▶ _What you have to do_
Lines in the records below that contain the word "held" must each be copied.

▶ _Given data_
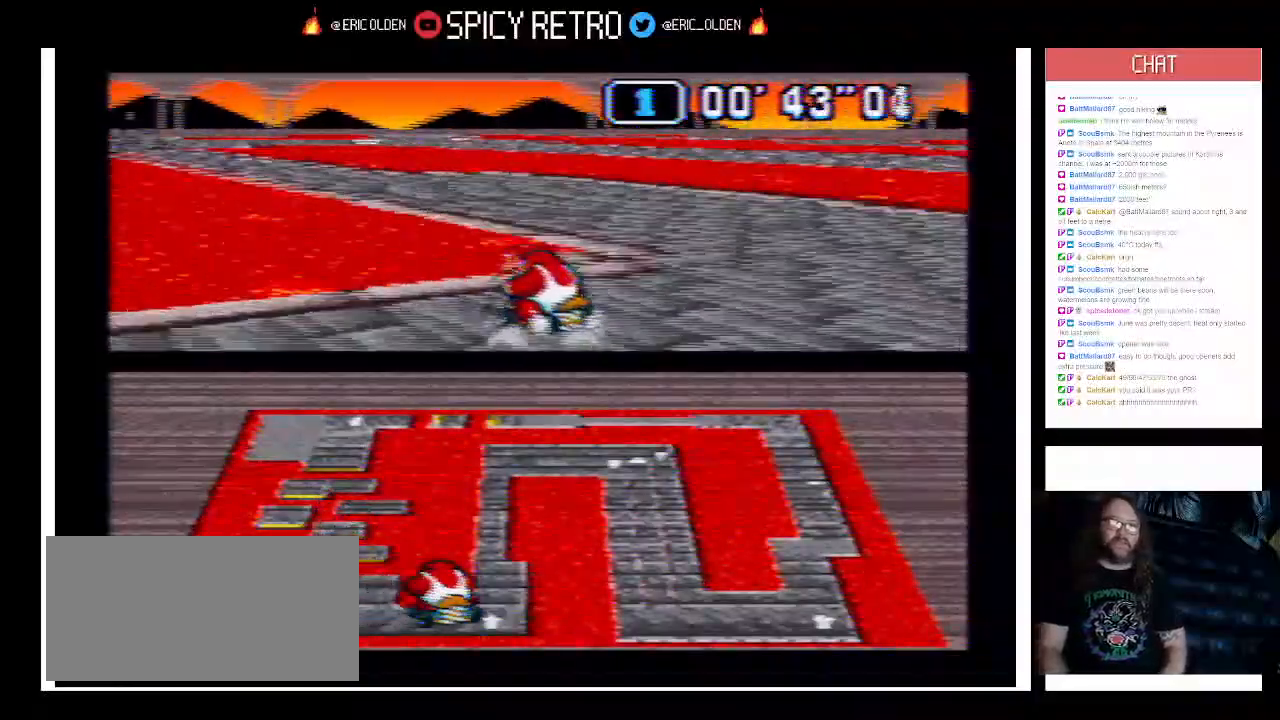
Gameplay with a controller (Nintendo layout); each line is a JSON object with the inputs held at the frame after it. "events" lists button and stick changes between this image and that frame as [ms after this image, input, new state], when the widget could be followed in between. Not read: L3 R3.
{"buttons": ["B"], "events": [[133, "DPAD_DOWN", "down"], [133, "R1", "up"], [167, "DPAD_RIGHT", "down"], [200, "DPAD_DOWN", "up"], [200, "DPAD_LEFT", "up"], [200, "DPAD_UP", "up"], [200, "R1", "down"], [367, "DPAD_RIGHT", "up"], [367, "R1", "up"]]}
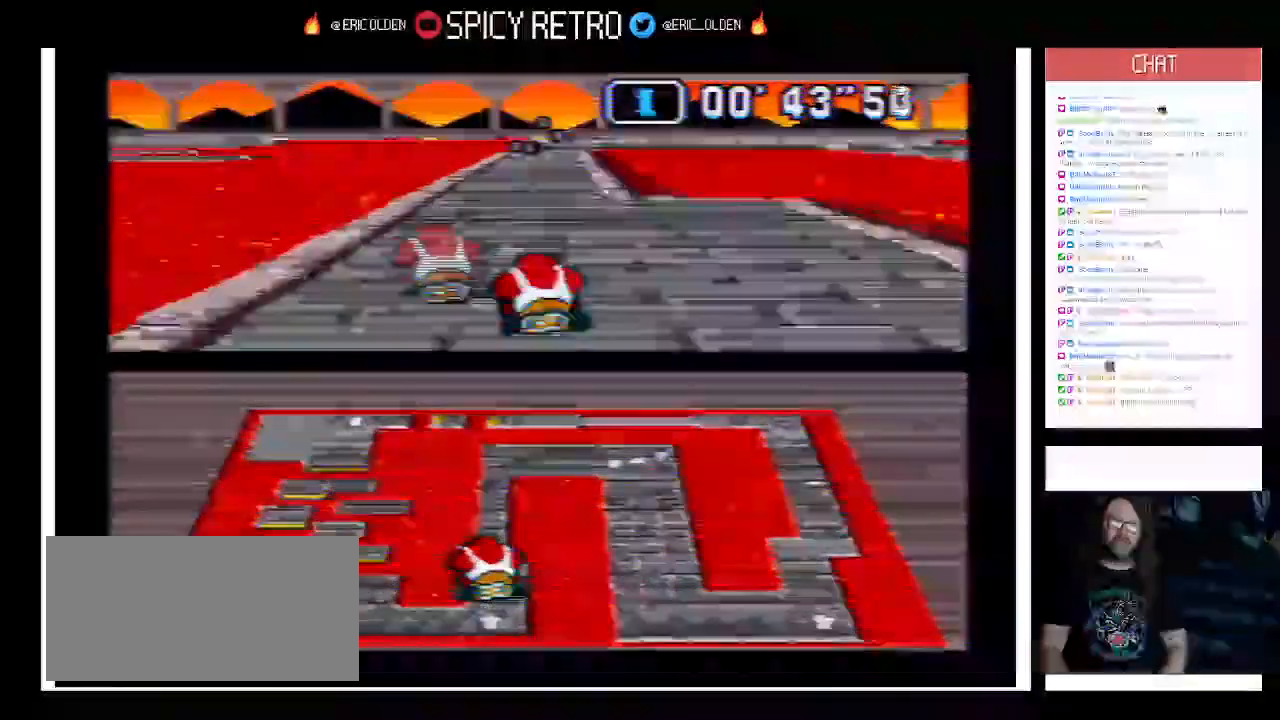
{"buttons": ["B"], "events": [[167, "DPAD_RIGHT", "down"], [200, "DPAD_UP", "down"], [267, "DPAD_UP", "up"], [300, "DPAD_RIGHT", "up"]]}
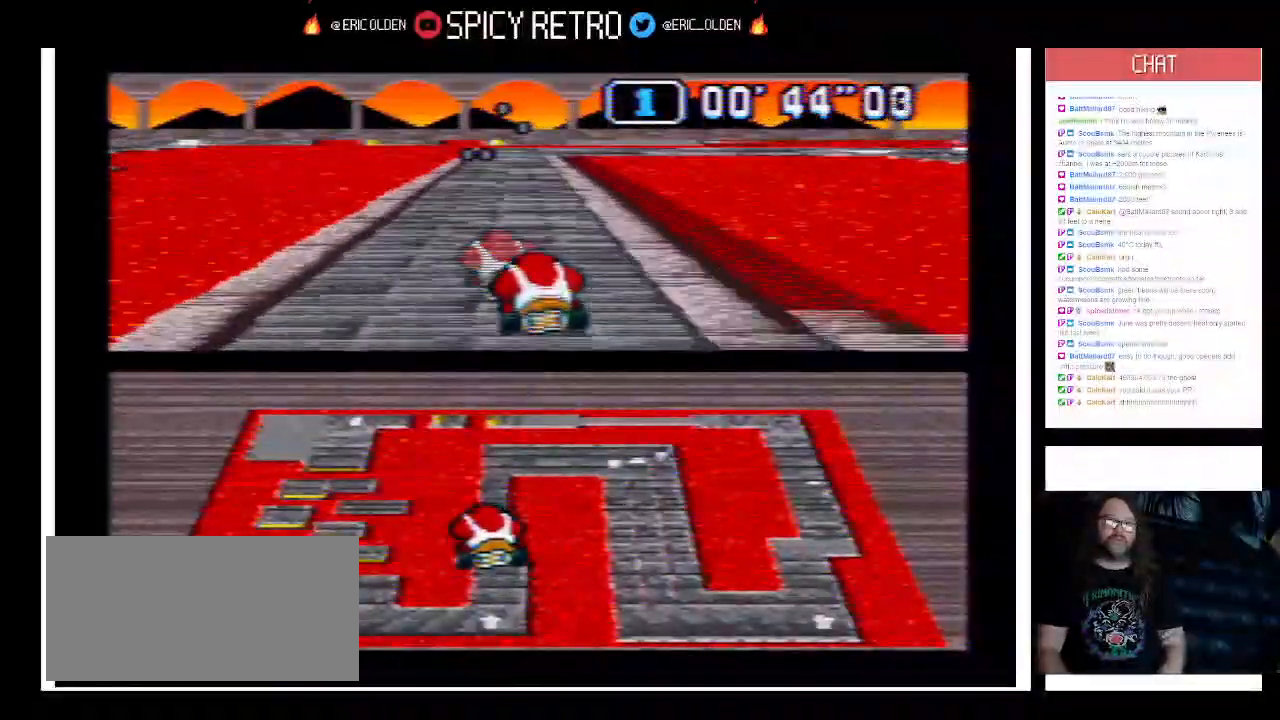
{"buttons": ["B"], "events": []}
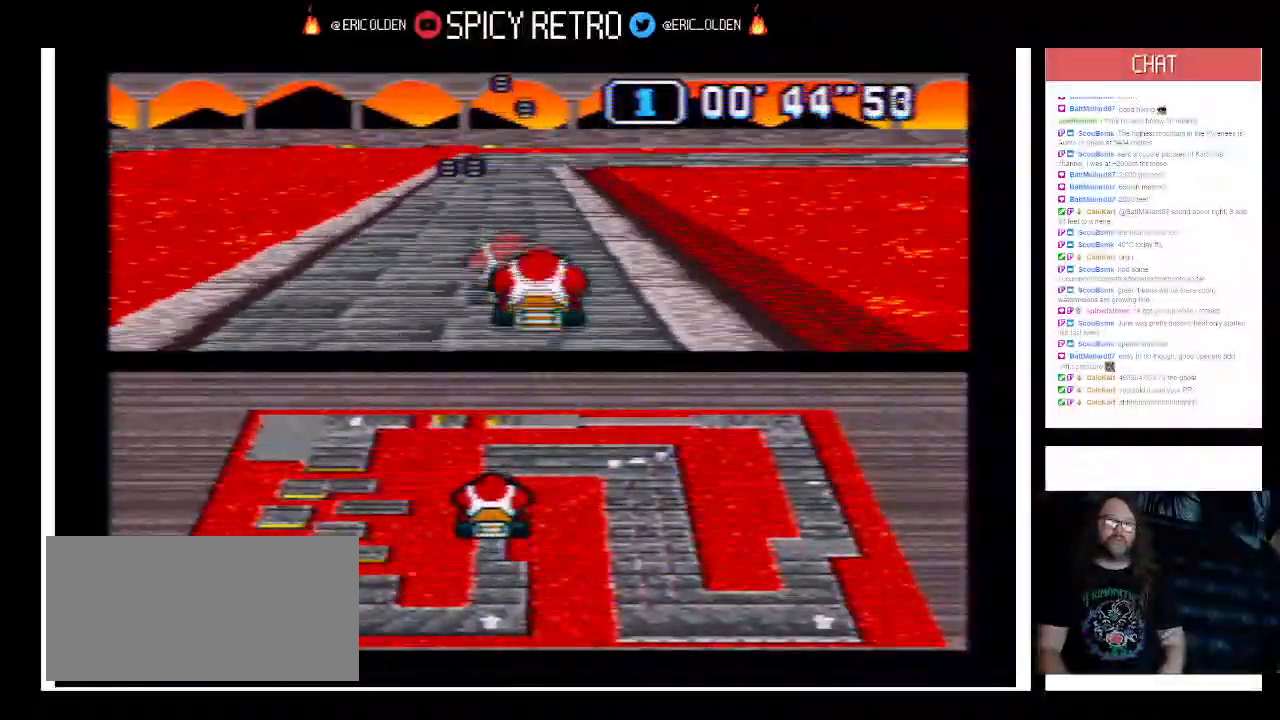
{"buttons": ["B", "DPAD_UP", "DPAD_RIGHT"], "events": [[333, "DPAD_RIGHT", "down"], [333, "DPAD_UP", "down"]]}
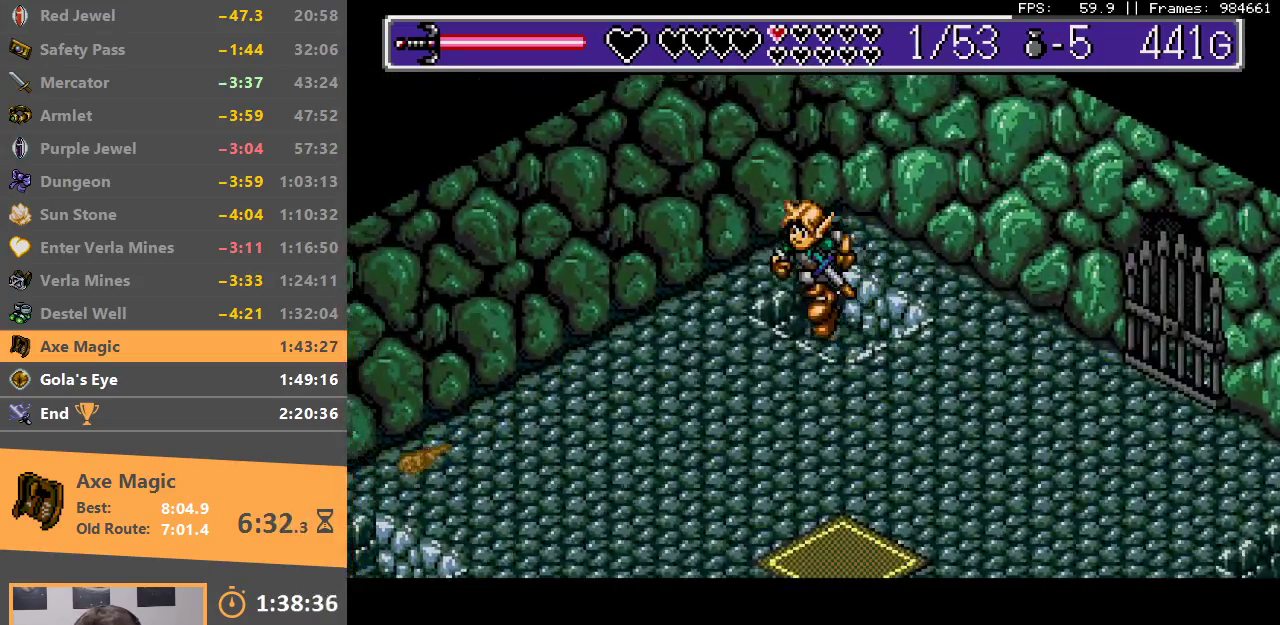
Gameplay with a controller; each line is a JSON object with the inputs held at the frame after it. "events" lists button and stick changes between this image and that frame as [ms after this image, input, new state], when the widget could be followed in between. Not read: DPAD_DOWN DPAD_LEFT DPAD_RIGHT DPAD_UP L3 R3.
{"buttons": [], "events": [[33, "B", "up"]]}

▶ _Reply_
Gameplay with a controller (Nintendo layout); each line is a JSON object with the inputs held at the frame after it. "events" lists button and stick changes between this image and that frame as [ms after this image, input, new state], when the widget could be followed in between. Not read: L3 R3.
Gameplay with a controller; each line is a JSON object with the inputs held at the frame after it. "events" lists button and stick changes between this image and that frame as [ms after this image, input, new state], when the widget could be followed in between. Not read: DPAD_DOWN DPAD_LEFT DPAD_RIGHT DPAD_UP L3 R3.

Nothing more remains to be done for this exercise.